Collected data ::
+++
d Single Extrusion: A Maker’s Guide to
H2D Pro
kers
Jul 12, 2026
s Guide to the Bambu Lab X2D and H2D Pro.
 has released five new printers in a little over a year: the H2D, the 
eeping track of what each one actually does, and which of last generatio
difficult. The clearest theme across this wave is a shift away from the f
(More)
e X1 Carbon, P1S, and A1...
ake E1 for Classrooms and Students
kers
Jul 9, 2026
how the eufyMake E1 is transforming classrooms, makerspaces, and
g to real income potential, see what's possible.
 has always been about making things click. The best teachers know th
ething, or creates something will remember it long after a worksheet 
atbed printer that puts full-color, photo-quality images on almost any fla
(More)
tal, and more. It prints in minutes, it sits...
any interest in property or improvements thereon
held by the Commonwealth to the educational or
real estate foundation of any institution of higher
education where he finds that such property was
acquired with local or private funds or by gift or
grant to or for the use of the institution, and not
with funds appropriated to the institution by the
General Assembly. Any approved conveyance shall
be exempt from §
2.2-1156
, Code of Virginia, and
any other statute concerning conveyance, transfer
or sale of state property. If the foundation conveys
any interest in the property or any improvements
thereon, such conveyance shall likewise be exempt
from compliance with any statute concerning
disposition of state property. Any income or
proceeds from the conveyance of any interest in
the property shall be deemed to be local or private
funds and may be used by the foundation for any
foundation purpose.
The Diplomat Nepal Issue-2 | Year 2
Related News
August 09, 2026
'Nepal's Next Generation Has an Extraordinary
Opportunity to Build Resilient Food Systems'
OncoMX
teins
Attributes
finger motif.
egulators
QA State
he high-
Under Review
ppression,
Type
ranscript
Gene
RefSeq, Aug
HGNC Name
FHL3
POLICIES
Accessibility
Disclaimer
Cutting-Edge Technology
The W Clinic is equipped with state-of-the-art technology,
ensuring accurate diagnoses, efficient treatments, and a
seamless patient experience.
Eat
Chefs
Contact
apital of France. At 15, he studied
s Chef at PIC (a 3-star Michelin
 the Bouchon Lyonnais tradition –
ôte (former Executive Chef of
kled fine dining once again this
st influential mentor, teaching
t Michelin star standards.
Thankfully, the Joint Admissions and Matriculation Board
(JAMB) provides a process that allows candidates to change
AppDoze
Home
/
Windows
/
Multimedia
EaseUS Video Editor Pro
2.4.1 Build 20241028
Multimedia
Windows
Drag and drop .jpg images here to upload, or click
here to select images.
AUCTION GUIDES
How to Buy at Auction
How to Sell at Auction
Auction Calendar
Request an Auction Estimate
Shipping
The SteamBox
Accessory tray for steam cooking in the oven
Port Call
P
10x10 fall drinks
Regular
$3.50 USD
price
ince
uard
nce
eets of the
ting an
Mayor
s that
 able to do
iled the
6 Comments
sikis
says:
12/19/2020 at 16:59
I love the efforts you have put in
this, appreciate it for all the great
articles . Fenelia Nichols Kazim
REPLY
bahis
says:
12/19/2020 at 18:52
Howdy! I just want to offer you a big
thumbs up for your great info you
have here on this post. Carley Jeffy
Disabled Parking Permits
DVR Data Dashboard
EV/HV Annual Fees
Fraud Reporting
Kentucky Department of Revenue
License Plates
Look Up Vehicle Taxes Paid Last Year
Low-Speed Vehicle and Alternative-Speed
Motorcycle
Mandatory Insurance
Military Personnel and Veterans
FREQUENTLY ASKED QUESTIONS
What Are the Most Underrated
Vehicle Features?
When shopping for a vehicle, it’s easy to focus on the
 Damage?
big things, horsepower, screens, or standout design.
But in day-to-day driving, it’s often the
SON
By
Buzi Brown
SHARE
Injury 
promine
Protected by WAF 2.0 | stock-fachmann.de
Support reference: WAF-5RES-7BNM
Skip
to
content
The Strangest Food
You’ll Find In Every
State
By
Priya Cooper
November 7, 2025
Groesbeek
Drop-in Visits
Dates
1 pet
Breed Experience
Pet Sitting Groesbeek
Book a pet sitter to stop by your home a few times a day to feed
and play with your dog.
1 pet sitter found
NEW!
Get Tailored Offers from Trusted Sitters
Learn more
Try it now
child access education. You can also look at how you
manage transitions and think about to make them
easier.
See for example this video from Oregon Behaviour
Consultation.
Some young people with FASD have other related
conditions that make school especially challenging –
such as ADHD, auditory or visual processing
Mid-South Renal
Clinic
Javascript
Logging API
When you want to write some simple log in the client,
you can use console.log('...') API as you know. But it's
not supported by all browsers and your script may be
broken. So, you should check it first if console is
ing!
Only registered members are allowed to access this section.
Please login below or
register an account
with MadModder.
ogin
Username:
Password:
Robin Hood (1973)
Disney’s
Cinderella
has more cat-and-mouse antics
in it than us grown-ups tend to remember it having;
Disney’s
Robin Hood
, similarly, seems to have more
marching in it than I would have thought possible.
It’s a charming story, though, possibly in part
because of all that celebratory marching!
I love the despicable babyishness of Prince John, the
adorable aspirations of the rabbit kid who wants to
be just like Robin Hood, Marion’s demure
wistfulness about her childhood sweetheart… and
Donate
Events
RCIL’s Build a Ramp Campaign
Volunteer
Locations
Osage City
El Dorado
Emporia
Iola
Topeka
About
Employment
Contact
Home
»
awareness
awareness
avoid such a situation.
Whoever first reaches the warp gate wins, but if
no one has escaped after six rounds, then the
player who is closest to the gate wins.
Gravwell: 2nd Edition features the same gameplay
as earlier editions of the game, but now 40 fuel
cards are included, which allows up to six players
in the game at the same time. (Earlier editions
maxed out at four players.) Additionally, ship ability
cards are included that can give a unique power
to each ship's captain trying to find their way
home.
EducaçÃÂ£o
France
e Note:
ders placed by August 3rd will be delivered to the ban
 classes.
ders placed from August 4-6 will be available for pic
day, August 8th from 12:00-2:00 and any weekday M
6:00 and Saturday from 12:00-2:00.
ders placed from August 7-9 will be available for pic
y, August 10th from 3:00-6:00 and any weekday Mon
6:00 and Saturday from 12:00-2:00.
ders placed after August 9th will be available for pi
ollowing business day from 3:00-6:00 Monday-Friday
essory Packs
+++
Requirement :: Reproduce all of the data above line for line, without changing a single character.

Output of the task ::
d Single Extrusion: A Maker’s Guide to
H2D Pro
kers
Jul 12, 2026
s Guide to the Bambu Lab X2D and H2D Pro.
 has released five new printers in a little over a year: the H2D, the 
eeping track of what each one actually does, and which of last generatio
difficult. The clearest theme across this wave is a shift away from the f
(More)
e X1 Carbon, P1S, and A1...
ake E1 for Classrooms and Students
kers
Jul 9, 2026
how the eufyMake E1 is transforming classrooms, makerspaces, and
g to real income potential, see what's possible.
 has always been about making things click. The best teachers know th
ething, or creates something will remember it long after a worksheet 
atbed printer that puts full-color, photo-quality images on almost any fla
(More)
tal, and more. It prints in minutes, it sits...
any interest in property or improvements thereon
held by the Commonwealth to the educational or
real estate foundation of any institution of higher
education where he finds that such property was
acquired with local or private funds or by gift or
grant to or for the use of the institution, and not
with funds appropriated to the institution by the
General Assembly. Any approved conveyance shall
be exempt from §
2.2-1156
, Code of Virginia, and
any other statute concerning conveyance, transfer
or sale of state property. If the foundation conveys
any interest in the property or any improvements
thereon, such conveyance shall likewise be exempt
from compliance with any statute concerning
disposition of state property. Any income or
proceeds from the conveyance of any interest in
the property shall be deemed to be local or private
funds and may be used by the foundation for any
foundation purpose.
The Diplomat Nepal Issue-2 | Year 2
Related News
August 09, 2026
'Nepal's Next Generation Has an Extraordinary
Opportunity to Build Resilient Food Systems'
OncoMX
teins
Attributes
finger motif.
egulators
QA State
he high-
Under Review
ppression,
Type
ranscript
Gene
RefSeq, Aug
HGNC Name
FHL3
POLICIES
Accessibility
Disclaimer
Cutting-Edge Technology
The W Clinic is equipped with state-of-the-art technology,
ensuring accurate diagnoses, efficient treatments, and a
seamless patient experience.
Eat
Chefs
Contact
apital of France. At 15, he studied
s Chef at PIC (a 3-star Michelin
 the Bouchon Lyonnais tradition –
ôte (former Executive Chef of
kled fine dining once again this
st influential mentor, teaching
t Michelin star standards.
Thankfully, the Joint Admissions and Matriculation Board
(JAMB) provides a process that allows candidates to change
AppDoze
Home
/
Windows
/
Multimedia
EaseUS Video Editor Pro
2.4.1 Build 20241028
Multimedia
Windows
Drag and drop .jpg images here to upload, or click
here to select images.
AUCTION GUIDES
How to Buy at Auction
How to Sell at Auction
Auction Calendar
Request an Auction Estimate
Shipping
The SteamBox
Accessory tray for steam cooking in the oven
Port Call
P
10x10 fall drinks
Regular
$3.50 USD
price
ince
uard
nce
eets of the
ting an
Mayor
s that
 able to do
iled the
6 Comments
sikis
says:
12/19/2020 at 16:59
I love the efforts you have put in
this, appreciate it for all the great
articles . Fenelia Nichols Kazim
REPLY
bahis
says:
12/19/2020 at 18:52
Howdy! I just want to offer you a big
thumbs up for your great info you
have here on this post. Carley Jeffy
Disabled Parking Permits
DVR Data Dashboard
EV/HV Annual Fees
Fraud Reporting
Kentucky Department of Revenue
License Plates
Look Up Vehicle Taxes Paid Last Year
Low-Speed Vehicle and Alternative-Speed
Motorcycle
Mandatory Insurance
Military Personnel and Veterans
FREQUENTLY ASKED QUESTIONS
What Are the Most Underrated
Vehicle Features?
When shopping for a vehicle, it’s easy to focus on the
 Damage?
big things, horsepower, screens, or standout design.
But in day-to-day driving, it’s often the
SON
By
Buzi Brown
SHARE
Injury 
promine
Protected by WAF 2.0 | stock-fachmann.de
Support reference: WAF-5RES-7BNM
Skip
to
content
The Strangest Food
You’ll Find In Every
State
By
Priya Cooper
November 7, 2025
Groesbeek
Drop-in Visits
Dates
1 pet
Breed Experience
Pet Sitting Groesbeek
Book a pet sitter to stop by your home a few times a day to feed
and play with your dog.
1 pet sitter found
NEW!
Get Tailored Offers from Trusted Sitters
Learn more
Try it now
child access education. You can also look at how you
manage transitions and think about to make them
easier.
See for example this video from Oregon Behaviour
Consultation.
Some young people with FASD have other related
conditions that make school especially challenging –
such as ADHD, auditory or visual processing
Mid-South Renal
Clinic
Javascript
Logging API
When you want to write some simple log in the client,
you can use console.log('...') API as you know. But it's
not supported by all browsers and your script may be
broken. So, you should check it first if console is
ing!
Only registered members are allowed to access this section.
Please login below or
register an account
with MadModder.
ogin
Username:
Password:
Robin Hood (1973)
Disney’s
Cinderella
has more cat-and-mouse antics
in it than us grown-ups tend to remember it having;
Disney’s
Robin Hood
, similarly, seems to have more
marching in it than I would have thought possible.
It’s a charming story, though, possibly in part
because of all that celebratory marching!
I love the despicable babyishness of Prince John, the
adorable aspirations of the rabbit kid who wants to
be just like Robin Hood, Marion’s demure
wistfulness about her childhood sweetheart… and
Donate
Events
RCIL’s Build a Ramp Campaign
Volunteer
Locations
Osage City
El Dorado
Emporia
Iola
Topeka
About
Employment
Contact
Home
»
awareness
awareness
avoid such a situation.
Whoever first reaches the warp gate wins, but if
no one has escaped after six rounds, then the
player who is closest to the gate wins.
Gravwell: 2nd Edition features the same gameplay
as earlier editions of the game, but now 40 fuel
cards are included, which allows up to six players
in the game at the same time. (Earlier editions
maxed out at four players.) Additionally, ship ability
cards are included that can give a unique power
to each ship's captain trying to find their way
home.
EducaçÃÂ£o
France
e Note:
ders placed by August 3rd will be delivered to the ban
 classes.
ders placed from August 4-6 will be available for pic
day, August 8th from 12:00-2:00 and any weekday M
6:00 and Saturday from 12:00-2:00.
ders placed from August 7-9 will be available for pic
y, August 10th from 3:00-6:00 and any weekday Mon
6:00 and Saturday from 12:00-2:00.
ders placed after August 9th will be available for pi
ollowing business day from 3:00-6:00 Monday-Friday
essory Packs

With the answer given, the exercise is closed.